Recorded data:
*** Block opens ***
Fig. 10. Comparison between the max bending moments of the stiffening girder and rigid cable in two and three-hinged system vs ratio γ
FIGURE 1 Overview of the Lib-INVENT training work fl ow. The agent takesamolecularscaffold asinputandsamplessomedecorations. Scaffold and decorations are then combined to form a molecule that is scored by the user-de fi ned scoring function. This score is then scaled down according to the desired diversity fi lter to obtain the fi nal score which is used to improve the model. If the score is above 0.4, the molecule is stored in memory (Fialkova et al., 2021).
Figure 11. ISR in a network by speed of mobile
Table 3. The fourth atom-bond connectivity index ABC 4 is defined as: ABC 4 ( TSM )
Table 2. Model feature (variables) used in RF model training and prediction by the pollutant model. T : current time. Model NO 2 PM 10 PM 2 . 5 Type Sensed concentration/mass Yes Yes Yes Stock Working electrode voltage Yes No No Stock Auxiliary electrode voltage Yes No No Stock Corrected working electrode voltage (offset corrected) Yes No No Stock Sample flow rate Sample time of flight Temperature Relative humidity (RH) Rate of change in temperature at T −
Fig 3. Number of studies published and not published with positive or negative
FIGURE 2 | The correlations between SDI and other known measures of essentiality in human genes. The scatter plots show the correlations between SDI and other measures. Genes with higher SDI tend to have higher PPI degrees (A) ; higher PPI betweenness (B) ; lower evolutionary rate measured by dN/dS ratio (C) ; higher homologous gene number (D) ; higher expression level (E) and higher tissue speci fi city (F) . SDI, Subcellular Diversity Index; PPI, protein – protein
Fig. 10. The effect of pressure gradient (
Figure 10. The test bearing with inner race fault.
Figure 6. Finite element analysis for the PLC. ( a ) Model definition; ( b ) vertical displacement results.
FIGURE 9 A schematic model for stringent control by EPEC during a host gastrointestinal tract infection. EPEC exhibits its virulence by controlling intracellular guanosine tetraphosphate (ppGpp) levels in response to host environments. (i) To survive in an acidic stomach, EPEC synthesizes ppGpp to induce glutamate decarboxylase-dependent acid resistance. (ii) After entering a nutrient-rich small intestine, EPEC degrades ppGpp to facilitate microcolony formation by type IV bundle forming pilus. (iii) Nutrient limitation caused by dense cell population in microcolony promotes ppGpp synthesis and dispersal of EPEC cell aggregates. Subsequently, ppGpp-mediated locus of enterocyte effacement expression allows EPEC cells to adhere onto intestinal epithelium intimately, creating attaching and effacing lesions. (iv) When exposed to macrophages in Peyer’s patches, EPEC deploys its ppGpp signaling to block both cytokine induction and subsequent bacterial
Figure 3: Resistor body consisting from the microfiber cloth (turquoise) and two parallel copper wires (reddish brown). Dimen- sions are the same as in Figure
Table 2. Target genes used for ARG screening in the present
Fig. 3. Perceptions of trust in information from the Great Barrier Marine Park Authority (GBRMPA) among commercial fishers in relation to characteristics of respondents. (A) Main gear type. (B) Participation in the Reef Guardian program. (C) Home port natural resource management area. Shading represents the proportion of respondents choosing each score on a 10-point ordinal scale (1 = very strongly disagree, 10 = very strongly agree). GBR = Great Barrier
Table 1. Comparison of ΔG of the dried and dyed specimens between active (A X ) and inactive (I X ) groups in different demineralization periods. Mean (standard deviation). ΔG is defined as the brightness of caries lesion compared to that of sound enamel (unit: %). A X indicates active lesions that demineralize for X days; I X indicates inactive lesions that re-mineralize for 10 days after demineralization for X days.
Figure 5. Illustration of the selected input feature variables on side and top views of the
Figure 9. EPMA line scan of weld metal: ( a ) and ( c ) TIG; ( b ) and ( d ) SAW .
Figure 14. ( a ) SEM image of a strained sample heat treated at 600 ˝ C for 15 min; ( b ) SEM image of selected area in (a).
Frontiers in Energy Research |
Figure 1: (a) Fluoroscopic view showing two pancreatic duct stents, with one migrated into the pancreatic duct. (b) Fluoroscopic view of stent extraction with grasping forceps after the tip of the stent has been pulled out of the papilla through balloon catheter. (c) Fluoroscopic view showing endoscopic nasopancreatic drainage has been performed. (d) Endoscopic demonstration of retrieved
*** Block closes ***
What to produce:
Given the data above, transcribe exactly the lines from the one containing "Figure 10. The" down to the one containing "Fig. 3. Perceptions", and no others.

Result:
Figure 10. The test bearing with inner race fault.
Figure 6. Finite element analysis for the PLC. ( a ) Model definition; ( b ) vertical displacement results.
FIGURE 9 A schematic model for stringent control by EPEC during a host gastrointestinal tract infection. EPEC exhibits its virulence by controlling intracellular guanosine tetraphosphate (ppGpp) levels in response to host environments. (i) To survive in an acidic stomach, EPEC synthesizes ppGpp to induce glutamate decarboxylase-dependent acid resistance. (ii) After entering a nutrient-rich small intestine, EPEC degrades ppGpp to facilitate microcolony formation by type IV bundle forming pilus. (iii) Nutrient limitation caused by dense cell population in microcolony promotes ppGpp synthesis and dispersal of EPEC cell aggregates. Subsequently, ppGpp-mediated locus of enterocyte effacement expression allows EPEC cells to adhere onto intestinal epithelium intimately, creating attaching and effacing lesions. (iv) When exposed to macrophages in Peyer’s patches, EPEC deploys its ppGpp signaling to block both cytokine induction and subsequent bacterial
Figure 3: Resistor body consisting from the microfiber cloth (turquoise) and two parallel copper wires (reddish brown). Dimen- sions are the same as in Figure
Table 2. Target genes used for ARG screening in the present
Fig. 3. Perceptions of trust in information from the Great Barrier Marine Park Authority (GBRMPA) among commercial fishers in relation to characteristics of respondents. (A) Main gear type. (B) Participation in the Reef Guardian program. (C) Home port natural resource management area. Shading represents the proportion of respondents choosing each score on a 10-point ordinal scale (1 = very strongly disagree, 10 = very strongly agree). GBR = Great Barrier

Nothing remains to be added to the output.